L’espérance de vie en Europe dépasse désormais 80 ans. Ce que personne n’avait prévu, c’est la suite des événements : perte de mobilité, faiblesse musculaire, détérioration structurelle. La science en documente la raison depuis deux décennies. De grandes études publiées dans The Lancet et le Journal of the American Medical Association le confirment : la masse et la force musculaire prédisent mieux la mortalité que l’indice de masse corporelle ou l’âge chronologique.
La médecine a une manière très spécifique de mesurer le vieillissement : les années comptent moins que le muscle préservé. La sarcopénie, nom clinique de cette perte progressive de masse et de force musculaire, est reconnue par l’OMS comme une maladie associée aux chutes, aux fractures, à l’invalidité et à la mort prématurée. Alexander Pérez, expert en technologie appliquée à la longévité et PDG de Wonder, le résume ainsi : « La longévité ne consiste pas à vivre plus longtemps, mais à vivre avec force, mobilité et contrôle.


Le muscle n’est pas seulement une structure. La recherche dans Nature Reviews Endocrinology le classe comme un organe endocrinien et métabolique. Régule l’insuline. Consommez du glucose et des acides gras. Protège les articulations. Maintient le système nerveux central actif. Ceux qui maintiennent une plus grande masse musculaire développent moins de maladies métaboliques et vieillissent plus lentement. Des études du New England Journal of Medicine ajoutent un autre fait : la perte de force dans les jambes multiplie le risque de chutes, principale cause de détérioration fonctionnelle chez les personnes âgées.
La marche ou une activité légère ne suffit pas à stimuler les fibres musculaires profondes responsables de la stabilité et du contrôle postural. L’Heure de Longévité est basée sur ce diagnostic : consacrer une heure par semaine pour intervenir précisément sur ces muscles profonds, avec une technologie capable de générer de véritables adaptations neuromusculaires, documentées par électromyographie, tests de force et analyses fonctionnelles.
Ce que fait cette technologie
« Des preuves scientifiques montrent que l’activation des muscles profonds est essentielle pour arrêter la sarcopénie. Notre technologie nous permet de le faire de manière sûre, mesurable et reproductible, même chez les patients qui ne peuvent pas s’entraîner de manière conventionnelle”, explique Pérez. Les systèmes ne fonctionnent pas en surface. La combinaison d’émissions électromagnétiques, neuromusculaires et radiofréquences génère une réponse métabolique et neuromusculaire contrôlée, avec des résultats comparables à des programmes d’entraînement intensifs et sans charge articulaire ni effort physique.
Au niveau du visage, la technologie combine des émissions neuromusculaires de haute intensité avec la radiofréquence pour activer les muscles du visage, améliorer la fermeté et la tonicité et stimuler le collagène des couches profondes. Au niveau du corps, il introduit une activation musculaire basée sur des motifs tridimensionnels qui reproduisent le mouvement naturel du muscle, activant les fibres profondes et superficielles de manière coordonnée et favorisant la santé des os.

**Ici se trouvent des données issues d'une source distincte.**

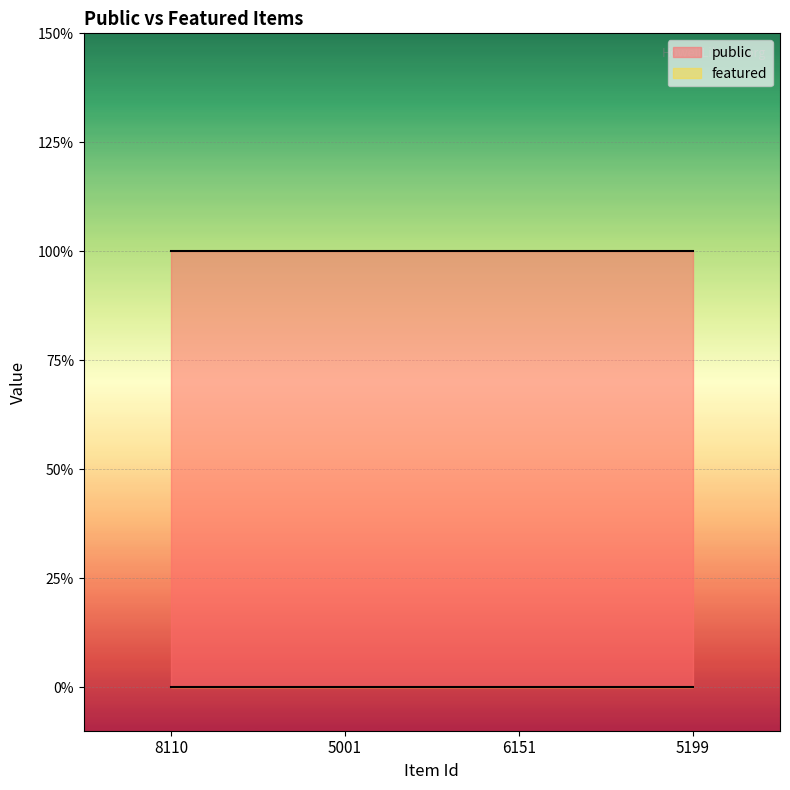

How many lines are shown in the chart?

2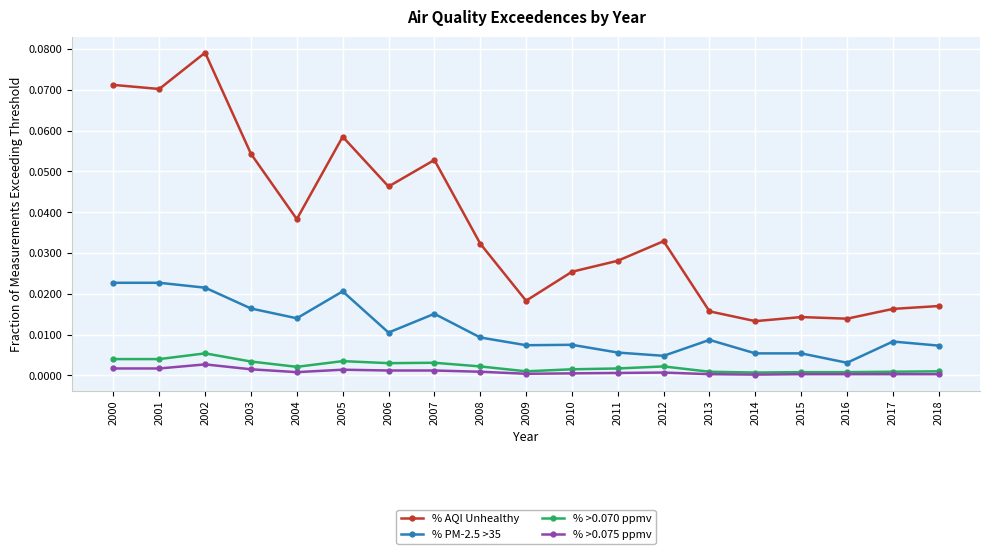

Between 2002 and 2006, which series saw the biggest shift?

% AQI Unhealthy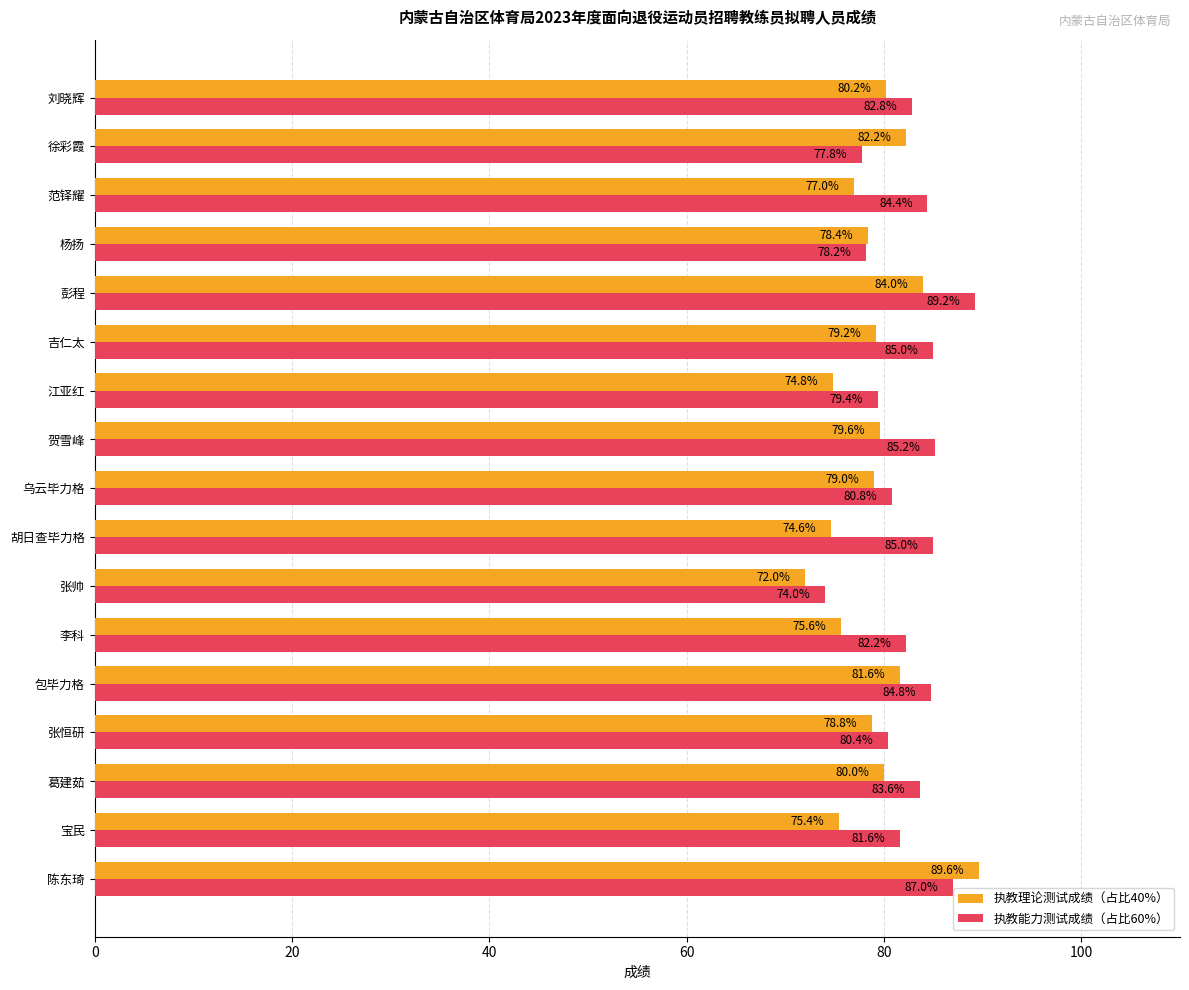

Read the 执教能力测试成绩（占比60%） value at 张帅.

74.0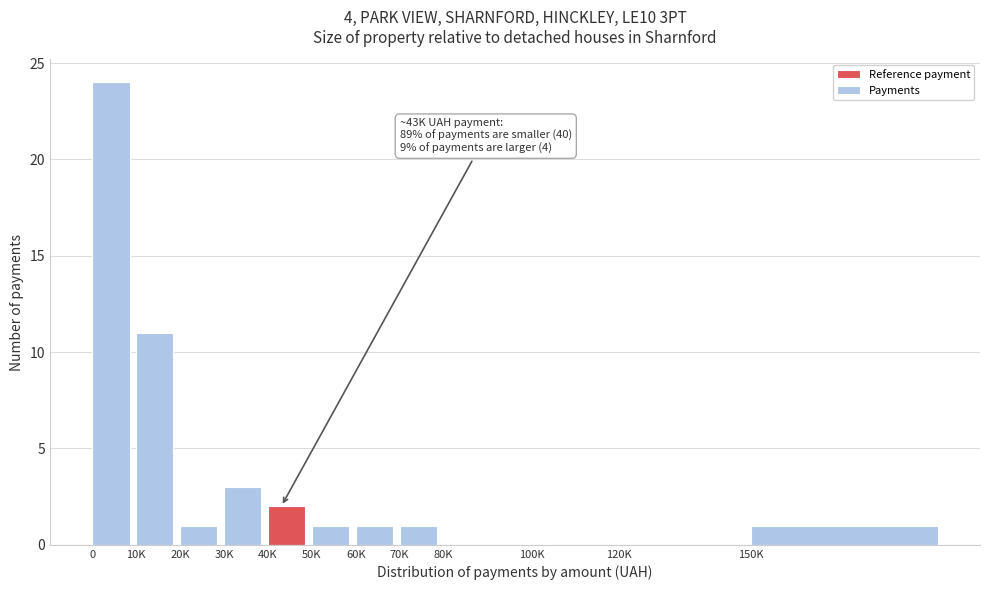

Reading right to left, extract all data points from this chart.

150K=1	120K=0	100K=0	80K=0	70K=1	60K=1	50K=1	40K=2	30K=3	20K=1	10K=11	0=24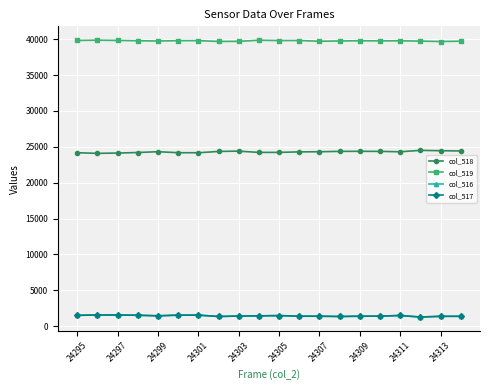

What is the value of the col_518 point at the 12th from the left?

24301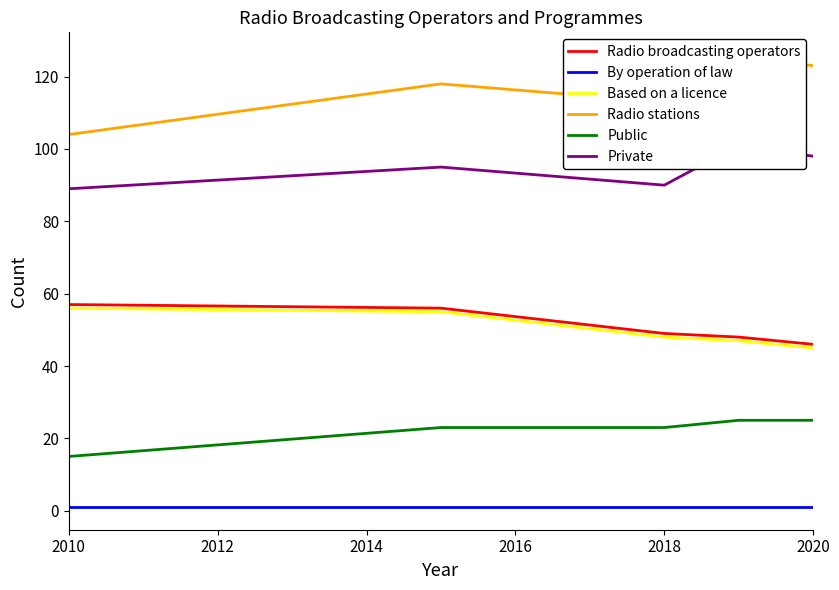

The Based on a licence series shows 56 at 2010. True or false?

True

Ce que disent les études cliniques
Les résultats ne sont pas seulement esthétiques. Les études cliniques sur la stimulation neuromusculaire profonde montrent des améliorations significatives de la force, de l’équilibre et de la vitesse de marche en quelques semaines, paramètres directement liés à une moindre mortalité et à une plus grande indépendance fonctionnelle. Avec une ou deux séances hebdomadaires, ce type de technologie a montré des augmentations annuelles cliniquement pertinentes de la masse musculaire, même à des âges avancés.
Le maintien d’une masse musculaire active après 45 ans réduit le risque de chutes, de fractures et de déclin fonctionnel.
D.R.
Les endroits du monde où les gens vivent plus longtemps et mieux, appelés zones bleues, partagent une routine constante d’activation physique quotidienne. Ce qui les différencie n’est pas la quantité de mouvements qu’ils effectuent, mais la durée pendant laquelle ils conservent cette habitude. «Le muscle est le système qui maintient cette capacité. Si nous en prenons soin, nous changeons notre façon de vieillir”, déclare Pérez.
“Une heure par semaine est en fait une stratégie pour la vie”, résume Pérez. La médecine moderne délaisse l’esthétique superficielle pour se concentrer sur la fonctionnalité profonde. La capacité de se lever, de marcher, de réagir et de profiter dépend avant tout du muscle. Et cela peut se faire à tout âge.